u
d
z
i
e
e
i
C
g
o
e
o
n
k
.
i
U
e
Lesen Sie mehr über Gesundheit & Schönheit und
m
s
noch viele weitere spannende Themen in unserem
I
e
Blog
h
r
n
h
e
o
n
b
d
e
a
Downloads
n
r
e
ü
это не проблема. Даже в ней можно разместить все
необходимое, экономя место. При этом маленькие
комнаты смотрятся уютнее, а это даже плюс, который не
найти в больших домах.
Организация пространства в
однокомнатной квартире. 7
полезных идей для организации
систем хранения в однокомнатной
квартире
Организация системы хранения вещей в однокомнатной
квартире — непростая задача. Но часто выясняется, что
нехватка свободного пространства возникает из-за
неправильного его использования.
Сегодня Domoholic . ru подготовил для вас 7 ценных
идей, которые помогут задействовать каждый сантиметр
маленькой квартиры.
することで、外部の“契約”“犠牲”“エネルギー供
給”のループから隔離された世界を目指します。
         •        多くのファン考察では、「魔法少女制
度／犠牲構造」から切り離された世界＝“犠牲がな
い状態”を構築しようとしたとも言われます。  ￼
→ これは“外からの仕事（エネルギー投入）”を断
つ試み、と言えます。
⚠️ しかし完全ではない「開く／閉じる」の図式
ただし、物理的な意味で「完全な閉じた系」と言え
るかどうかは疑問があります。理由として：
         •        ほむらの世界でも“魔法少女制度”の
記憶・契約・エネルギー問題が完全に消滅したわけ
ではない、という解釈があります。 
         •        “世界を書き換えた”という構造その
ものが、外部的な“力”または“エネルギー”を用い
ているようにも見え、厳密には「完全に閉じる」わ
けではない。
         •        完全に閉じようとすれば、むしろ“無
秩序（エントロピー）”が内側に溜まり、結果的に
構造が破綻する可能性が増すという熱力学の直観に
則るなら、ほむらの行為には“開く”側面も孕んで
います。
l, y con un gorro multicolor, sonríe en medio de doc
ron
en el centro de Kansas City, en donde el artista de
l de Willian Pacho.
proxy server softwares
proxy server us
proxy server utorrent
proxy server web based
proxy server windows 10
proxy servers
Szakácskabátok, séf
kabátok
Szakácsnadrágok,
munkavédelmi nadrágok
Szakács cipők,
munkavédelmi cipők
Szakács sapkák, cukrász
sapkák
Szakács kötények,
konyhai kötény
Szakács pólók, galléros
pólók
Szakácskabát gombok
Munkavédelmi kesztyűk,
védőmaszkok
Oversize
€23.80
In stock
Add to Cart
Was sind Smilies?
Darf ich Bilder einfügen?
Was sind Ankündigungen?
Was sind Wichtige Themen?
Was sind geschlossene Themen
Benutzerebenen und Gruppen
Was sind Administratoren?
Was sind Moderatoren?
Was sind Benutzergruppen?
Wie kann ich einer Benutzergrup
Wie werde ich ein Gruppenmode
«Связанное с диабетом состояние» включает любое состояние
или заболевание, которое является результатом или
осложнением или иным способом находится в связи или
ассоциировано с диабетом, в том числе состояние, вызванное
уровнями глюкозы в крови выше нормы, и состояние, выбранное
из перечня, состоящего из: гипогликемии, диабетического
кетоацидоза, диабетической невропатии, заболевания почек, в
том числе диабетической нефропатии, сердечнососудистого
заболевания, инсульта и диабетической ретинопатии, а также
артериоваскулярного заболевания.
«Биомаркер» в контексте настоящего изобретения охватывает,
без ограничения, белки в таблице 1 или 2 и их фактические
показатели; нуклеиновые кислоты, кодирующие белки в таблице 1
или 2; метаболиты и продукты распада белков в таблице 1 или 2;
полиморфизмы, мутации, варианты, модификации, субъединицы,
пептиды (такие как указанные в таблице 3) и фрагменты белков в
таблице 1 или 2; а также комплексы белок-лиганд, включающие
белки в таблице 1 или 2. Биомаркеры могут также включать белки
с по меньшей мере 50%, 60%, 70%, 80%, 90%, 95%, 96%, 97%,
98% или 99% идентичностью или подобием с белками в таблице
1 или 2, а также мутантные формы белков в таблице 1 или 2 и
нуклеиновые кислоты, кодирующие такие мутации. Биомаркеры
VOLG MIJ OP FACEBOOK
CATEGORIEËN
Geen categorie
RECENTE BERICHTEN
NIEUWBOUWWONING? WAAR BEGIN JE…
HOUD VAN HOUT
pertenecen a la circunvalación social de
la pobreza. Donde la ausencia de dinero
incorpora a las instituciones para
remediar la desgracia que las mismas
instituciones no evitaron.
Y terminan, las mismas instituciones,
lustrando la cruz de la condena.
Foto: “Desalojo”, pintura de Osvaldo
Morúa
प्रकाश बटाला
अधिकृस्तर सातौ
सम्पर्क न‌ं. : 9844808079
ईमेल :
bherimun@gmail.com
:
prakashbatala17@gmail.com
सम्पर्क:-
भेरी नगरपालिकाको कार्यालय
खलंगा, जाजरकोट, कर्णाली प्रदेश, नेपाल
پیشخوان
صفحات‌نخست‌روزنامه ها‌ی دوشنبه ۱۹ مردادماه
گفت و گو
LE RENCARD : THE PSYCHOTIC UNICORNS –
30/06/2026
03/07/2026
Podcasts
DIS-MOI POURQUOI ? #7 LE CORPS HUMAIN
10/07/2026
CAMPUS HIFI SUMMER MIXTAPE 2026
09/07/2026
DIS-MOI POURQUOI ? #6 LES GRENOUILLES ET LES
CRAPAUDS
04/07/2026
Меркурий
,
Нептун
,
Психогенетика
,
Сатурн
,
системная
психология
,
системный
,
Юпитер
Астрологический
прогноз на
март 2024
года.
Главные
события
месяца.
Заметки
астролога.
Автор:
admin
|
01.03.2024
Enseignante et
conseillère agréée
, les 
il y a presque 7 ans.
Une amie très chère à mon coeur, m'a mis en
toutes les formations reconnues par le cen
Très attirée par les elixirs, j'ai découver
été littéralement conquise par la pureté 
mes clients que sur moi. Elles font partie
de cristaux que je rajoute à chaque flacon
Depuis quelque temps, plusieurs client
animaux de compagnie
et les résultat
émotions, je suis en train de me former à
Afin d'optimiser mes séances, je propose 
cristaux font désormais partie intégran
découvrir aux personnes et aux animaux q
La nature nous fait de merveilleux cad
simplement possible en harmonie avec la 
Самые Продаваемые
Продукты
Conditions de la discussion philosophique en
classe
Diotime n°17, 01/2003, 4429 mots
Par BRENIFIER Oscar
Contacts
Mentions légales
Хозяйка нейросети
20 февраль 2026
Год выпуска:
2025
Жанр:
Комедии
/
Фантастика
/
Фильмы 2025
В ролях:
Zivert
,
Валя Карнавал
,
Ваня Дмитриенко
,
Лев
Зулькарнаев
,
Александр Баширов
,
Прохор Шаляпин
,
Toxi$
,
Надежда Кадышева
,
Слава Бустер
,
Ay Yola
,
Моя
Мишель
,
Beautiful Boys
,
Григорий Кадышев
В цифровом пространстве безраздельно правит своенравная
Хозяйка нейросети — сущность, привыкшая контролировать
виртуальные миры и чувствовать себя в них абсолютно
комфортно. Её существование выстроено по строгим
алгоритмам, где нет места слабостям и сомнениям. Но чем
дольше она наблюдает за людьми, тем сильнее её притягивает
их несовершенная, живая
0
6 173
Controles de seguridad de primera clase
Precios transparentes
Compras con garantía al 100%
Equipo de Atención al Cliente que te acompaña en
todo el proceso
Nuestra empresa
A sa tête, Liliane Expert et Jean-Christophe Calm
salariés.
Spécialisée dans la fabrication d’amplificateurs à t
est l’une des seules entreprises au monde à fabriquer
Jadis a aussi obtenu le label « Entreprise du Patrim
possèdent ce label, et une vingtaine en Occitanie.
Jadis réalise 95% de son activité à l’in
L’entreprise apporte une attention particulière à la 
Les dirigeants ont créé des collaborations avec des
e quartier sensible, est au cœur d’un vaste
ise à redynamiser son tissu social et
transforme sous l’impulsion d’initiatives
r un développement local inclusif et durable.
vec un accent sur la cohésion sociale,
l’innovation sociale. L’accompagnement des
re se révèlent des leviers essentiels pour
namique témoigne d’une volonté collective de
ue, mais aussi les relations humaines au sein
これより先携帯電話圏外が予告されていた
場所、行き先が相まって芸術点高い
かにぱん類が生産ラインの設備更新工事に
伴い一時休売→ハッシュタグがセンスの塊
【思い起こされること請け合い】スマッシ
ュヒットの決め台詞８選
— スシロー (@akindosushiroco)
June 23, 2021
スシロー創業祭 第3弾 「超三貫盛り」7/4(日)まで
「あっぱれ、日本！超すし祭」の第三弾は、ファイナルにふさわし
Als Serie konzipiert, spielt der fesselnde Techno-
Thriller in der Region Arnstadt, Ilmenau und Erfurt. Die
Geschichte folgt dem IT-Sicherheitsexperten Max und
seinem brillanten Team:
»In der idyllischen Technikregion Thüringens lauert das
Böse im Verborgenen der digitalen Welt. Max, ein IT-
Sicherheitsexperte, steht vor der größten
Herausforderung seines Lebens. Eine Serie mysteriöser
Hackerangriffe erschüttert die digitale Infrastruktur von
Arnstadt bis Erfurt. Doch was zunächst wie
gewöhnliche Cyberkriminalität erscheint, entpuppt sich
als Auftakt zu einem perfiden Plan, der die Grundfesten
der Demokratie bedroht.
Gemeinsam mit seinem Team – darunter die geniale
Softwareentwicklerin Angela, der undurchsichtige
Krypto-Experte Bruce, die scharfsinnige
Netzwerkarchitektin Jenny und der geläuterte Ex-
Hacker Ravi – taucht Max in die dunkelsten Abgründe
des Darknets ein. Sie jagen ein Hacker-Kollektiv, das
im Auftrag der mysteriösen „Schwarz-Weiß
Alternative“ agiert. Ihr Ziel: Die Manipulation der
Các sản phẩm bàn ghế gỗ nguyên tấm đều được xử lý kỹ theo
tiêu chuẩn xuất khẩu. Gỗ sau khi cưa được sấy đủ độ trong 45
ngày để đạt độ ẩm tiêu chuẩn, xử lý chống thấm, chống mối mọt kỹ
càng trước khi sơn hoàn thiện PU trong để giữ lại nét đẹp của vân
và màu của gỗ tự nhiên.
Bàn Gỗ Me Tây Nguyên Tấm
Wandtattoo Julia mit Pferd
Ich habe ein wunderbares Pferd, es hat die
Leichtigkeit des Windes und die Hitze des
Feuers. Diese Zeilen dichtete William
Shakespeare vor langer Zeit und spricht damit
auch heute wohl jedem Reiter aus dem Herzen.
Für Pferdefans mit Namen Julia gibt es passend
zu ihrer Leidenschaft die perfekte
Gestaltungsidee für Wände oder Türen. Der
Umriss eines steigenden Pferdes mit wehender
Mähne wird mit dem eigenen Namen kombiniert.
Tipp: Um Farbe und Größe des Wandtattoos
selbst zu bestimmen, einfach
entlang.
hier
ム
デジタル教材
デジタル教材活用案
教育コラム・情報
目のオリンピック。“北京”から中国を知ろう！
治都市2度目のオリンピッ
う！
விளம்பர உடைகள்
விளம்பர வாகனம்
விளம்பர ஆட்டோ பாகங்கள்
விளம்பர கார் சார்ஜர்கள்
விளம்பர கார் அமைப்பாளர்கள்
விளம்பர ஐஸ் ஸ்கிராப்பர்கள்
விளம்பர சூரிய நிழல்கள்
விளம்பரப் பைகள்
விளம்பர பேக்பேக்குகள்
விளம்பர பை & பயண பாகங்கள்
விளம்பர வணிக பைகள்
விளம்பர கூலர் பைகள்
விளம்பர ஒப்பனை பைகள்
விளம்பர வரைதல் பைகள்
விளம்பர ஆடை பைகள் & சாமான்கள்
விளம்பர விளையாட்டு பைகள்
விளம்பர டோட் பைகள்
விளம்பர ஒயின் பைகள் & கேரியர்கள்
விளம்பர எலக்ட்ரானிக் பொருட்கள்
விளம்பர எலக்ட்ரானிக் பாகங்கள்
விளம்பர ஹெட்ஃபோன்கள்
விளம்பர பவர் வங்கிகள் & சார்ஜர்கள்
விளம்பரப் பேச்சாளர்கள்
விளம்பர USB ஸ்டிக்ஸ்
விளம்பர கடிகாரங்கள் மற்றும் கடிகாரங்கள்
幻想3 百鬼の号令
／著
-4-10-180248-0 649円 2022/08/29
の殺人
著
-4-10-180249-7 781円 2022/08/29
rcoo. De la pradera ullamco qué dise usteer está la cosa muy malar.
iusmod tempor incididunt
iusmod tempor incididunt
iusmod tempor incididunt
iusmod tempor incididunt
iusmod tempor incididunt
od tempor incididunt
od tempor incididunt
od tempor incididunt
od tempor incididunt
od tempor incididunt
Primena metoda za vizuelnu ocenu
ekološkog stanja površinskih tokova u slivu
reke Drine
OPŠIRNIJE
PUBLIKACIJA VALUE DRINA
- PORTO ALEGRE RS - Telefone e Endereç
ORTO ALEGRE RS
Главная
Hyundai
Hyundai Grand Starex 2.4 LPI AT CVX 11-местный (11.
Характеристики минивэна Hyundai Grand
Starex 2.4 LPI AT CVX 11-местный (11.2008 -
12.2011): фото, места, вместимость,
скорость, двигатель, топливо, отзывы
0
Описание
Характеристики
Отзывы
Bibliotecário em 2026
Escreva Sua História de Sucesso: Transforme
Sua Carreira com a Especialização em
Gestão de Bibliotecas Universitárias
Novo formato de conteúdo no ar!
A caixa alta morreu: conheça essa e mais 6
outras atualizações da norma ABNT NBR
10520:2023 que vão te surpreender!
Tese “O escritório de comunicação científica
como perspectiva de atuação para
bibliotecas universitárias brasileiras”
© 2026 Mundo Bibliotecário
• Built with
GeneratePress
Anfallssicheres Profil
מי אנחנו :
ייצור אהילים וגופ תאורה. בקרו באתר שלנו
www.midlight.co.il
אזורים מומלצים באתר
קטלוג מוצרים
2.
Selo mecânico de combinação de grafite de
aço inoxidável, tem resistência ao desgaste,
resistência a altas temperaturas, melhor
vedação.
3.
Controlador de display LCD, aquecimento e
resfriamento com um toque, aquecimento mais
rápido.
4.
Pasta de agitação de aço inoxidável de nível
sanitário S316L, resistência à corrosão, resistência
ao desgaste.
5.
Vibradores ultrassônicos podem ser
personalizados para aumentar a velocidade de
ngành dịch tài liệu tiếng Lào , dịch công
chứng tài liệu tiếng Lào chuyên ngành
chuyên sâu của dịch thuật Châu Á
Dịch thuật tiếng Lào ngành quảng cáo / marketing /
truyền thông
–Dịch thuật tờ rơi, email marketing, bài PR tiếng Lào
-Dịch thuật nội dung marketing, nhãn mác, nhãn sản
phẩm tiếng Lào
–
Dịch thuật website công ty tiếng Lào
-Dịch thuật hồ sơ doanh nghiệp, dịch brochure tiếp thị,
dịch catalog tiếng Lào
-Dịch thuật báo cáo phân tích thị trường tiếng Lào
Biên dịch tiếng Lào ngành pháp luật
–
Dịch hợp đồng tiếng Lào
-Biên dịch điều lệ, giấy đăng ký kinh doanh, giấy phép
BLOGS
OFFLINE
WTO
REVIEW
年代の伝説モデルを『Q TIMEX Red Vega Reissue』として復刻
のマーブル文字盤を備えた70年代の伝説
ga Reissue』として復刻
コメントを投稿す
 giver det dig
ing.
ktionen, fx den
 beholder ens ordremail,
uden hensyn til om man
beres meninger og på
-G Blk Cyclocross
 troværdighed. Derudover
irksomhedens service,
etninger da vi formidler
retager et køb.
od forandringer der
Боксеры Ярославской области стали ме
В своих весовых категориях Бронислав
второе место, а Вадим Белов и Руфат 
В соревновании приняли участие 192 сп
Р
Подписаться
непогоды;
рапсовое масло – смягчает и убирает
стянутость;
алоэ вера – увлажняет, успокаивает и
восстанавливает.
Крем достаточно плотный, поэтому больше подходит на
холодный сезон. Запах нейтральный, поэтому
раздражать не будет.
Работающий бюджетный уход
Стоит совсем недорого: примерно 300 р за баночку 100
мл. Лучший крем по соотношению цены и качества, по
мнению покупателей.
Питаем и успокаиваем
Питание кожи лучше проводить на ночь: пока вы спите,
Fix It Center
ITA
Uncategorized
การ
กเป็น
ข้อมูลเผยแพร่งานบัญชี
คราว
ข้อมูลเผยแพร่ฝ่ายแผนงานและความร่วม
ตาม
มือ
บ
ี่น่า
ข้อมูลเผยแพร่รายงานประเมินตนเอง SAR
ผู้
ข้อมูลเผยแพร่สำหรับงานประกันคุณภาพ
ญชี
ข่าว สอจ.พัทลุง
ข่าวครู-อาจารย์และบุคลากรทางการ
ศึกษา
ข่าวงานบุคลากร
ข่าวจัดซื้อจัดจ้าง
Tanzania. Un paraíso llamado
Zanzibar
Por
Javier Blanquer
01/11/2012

__The problem__: Looking at the material above, please copy exactly every line from its first line through the line containing "необходимое, экономя место.", with both ends included and nothing else.

__Response to the task__:
u
d
z
i
e
e
i
C
g
o
e
o
n
k
.
i
U
e
Lesen Sie mehr über Gesundheit & Schönheit und
m
s
noch viele weitere spannende Themen in unserem
I
e
Blog
h
r
n
h
e
o
n
b
d
e
a
Downloads
n
r
e
ü
это не проблема. Даже в ней можно разместить все
необходимое, экономя место. При этом маленькие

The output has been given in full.